Anche nel Regina Coeli della seconda domenica dopo Pasqua, la domenica della misericordia, Papa Francesco ha cercato di proporre al mondo contemporaneo una prospettiva sociale e politica costruttiva rispetto a quelle “sfasciste” spinte dai movimenti populisti dell’Occidente, una prospettiva lontana dalla “civiltà dello scarto“, tante volte esecrata dal Pontefice, perché profondamente radicata nell’amore.



In effetti oggi “una domanda interpella la nostra responsabilità: quale civiltà si imporrà nel futuro del pianeta? Dipende da noi comprendere se sarà la civiltà dell’amore oppure la civiltà — che più giustamente si dovrebbe chiamare “inciviltà” — dell’individualismo, dell’utilitarismo, degli interessi contrapposti, dei nazionalismi esasperati, degli egoismi eretti a sistema”. San Giovanni Paolo II pronunciò queste parole durante un Angelus del 1994. Di fronte a ciò che restava del totalitarismo sovietico e al più subdolo totalitarismo capitalista, il papa polacco indicava già allora una terza via — quella appunto della civiltà dell’amore e della misericordia — come la vera alternativa per il nuovo millennio.

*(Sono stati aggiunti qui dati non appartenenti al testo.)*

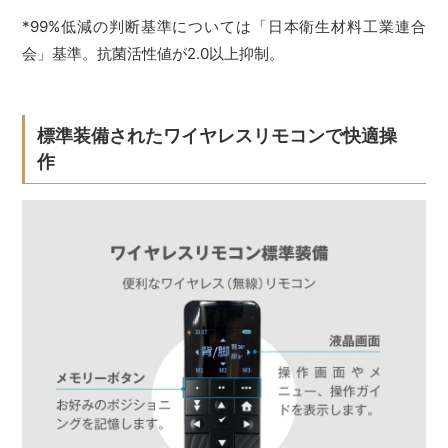
*99%低減の判断基準については「日本衛生材料工業連合
会」基準。抗菌活性値が2.0以上抑制。
標準装備されたワイヤレスリモコンで快適操
作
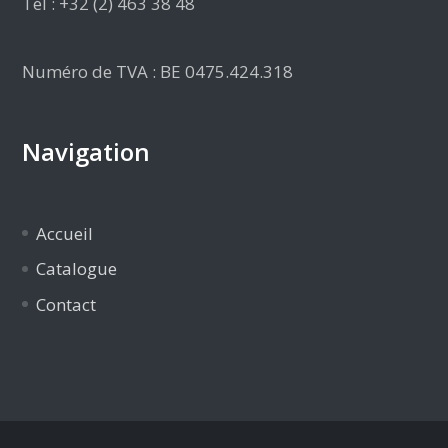
Tél : +32 (2) 463 38 48
Numéro de TVA : BE 0475.424.318
Navigation
Accueil
Catalogue
Contact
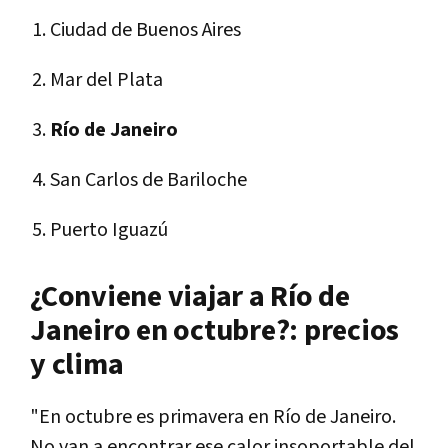
Ciudad de Buenos Aires
Mar del Plata
Río de Janeiro
San Carlos de Bariloche
Puerto Iguazú
¿Conviene viajar a Río de
Janeiro en octubre?: precios
y clima
"En octubre es primavera en Río de Janeiro.
No van a encontrar ese calor insoportable del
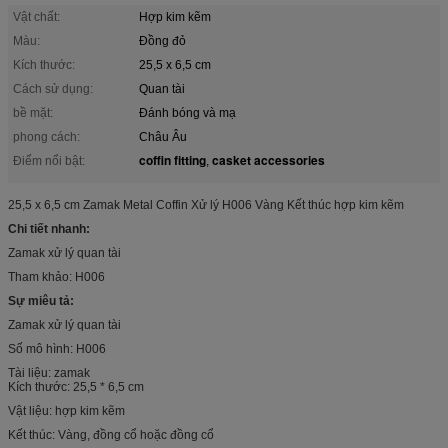
Vật chất:
Hợp kim kẽm
Màu:
Đồng đỏ
Kích thước:
25,5 x 6,5 cm
Cách sử dụng:
Quan tài
bề mặt:
Đánh bóng và mạ
phong cách:
Châu Âu
coffin fitting
casket accessories
Điểm nổi bật:
,
25,5 x 6,5 cm Zamak Metal Coffin Xử lý H006 Vàng Kết thúc hợp kim kẽm
Chi tiết nhanh:
Zamak xử lý quan tài
Tham khảo: H006
Sự miêu tả:
Zamak xử lý quan tài
Số mô hình: H006
Tài liệu: zamak
Kích thước:
25,5 * 6,5 cm
Vật liệu: hợp kim kẽm
Kết thúc:
Vàng, đồng cổ hoặc đồng cổ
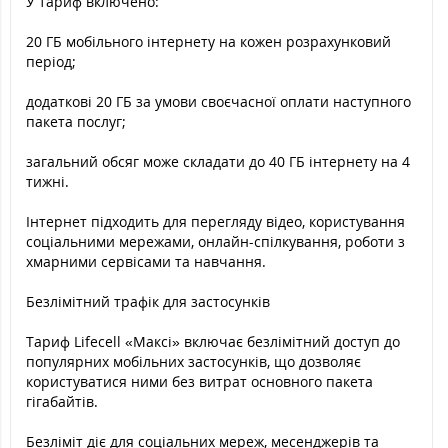
У тариф включено:
20 ГБ мобільного інтернету на кожен розрахунковий
період;
додаткові 20 ГБ за умови своєчасної оплати наступного
пакета послуг;
загальний обсяг може складати до 40 ГБ інтернету на 4
тижні.
Інтернет підходить для перегляду відео, користування
соціальними мережами, онлайн-спілкування, роботи з
хмарними сервісами та навчання.
Безлімітний трафік для застосунків
Тариф Lifecell «Максі» включає безлімітний доступ до
популярних мобільних застосунків, що дозволяє
користуватися ними без витрат основного пакета
гігабайтів.
Безліміт діє для соціальних мереж, месенджерів та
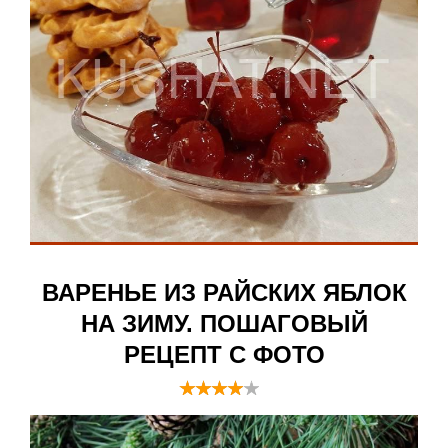
ВАРЕНЬЕ ИЗ РАЙСКИХ ЯБЛОК
НА ЗИМУ. ПОШАГОВЫЙ
РЕЦЕПТ С ФОТО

Pochi anni dopo Benedetto XVI annotò, a poche settimane di distanza dal discorso di Ratisbona, che solo una ragione aperta, supportata dall’amore, sarebbe stata in grado di costruire una simile civiltà. In un Angelus del gennaio del 2007 pregò perché “i cristiani sapessero esprimere la ragionevolezza della loro fede e testimoniarla in un dialogo ispirato dall’amore” sottolineando che, con una tale concezione di ragione impastata di misericordia, “san Tommaso d’Aquino riuscì ad instaurare un confronto fruttuoso con il pensiero arabo ed ebraico del suo tempo, sì da essere considerato un maestro sempre attuale di dialogo con altre culture e religioni”. 



Lo stesso Papa emerito, proprio alcuni giorni fa, in un messaggio scritto per un simposio sul suo pensiero ha di nuovo sottolineato e ribadito come “il confronto fra concezioni radicalmente atee dello Stato e il sorgere di uno Stato radicalmente religioso nei movimenti islamistici conduce il nostro tempo in una situazione esplosiva, le cui conseguenze sperimentiamo ogni giorno. Questi radicalismi esigono urgentemente che noi sviluppiamo una concezione convincente dello Stato, che sostenga il confronto con queste sfide e possa superarle”.

Questa concezione, ha detto ieri papa Bergoglio all’Angelus, non può esimersi dal considerare la misericordia come una vera forma di conoscenza. “Sappiamo — ha spiegato il Papa — che si conosce attraverso tante forme. Bene, si può conoscere anche attraverso l’esperienza della misericordia, perché la misericordia apre la porta della mente per comprendere meglio il mistero di Dio e della nostra esistenza personale. La misericordia ci fa capire che la violenza, il rancore, la vendetta non hanno alcun senso, e la prima vittima è chi vive di questi sentimenti, perché si priva della propria dignità”. Nel pomeriggio il Papa ha avuto modo di indicare in don Milani un testimone di questa misericordia descrivendolo come un innamorato di Cristo, un educatore ferito, capace di portare nel mondo dell’istruzione quello sguardo appassionato di cui oggi abbiamo bisogno per costruire la civiltà dell’amore e del dialogo auspicata dai Pontefici che ci hanno traghettato in questo convulso terzo millennio.

Coloro che, come don Milani, hanno fatto “indigestione di Cristo”, ha precisato il Papa, certamente rischiano molti errori, percorrendo sentieri originali, talvolta difficili da accogliere e da comprendere nell’immediato. Eppure è di questi profeti, di questi padri, che le giovani generazioni hanno bisogno per uscire dal labirinto dell’ideologia, ma soprattutto per superare il dolore più grande: il dolore che sorge dall’intima convinzione di essere orfani d’amore e che ci fa guardare tutto con cecità e violenza.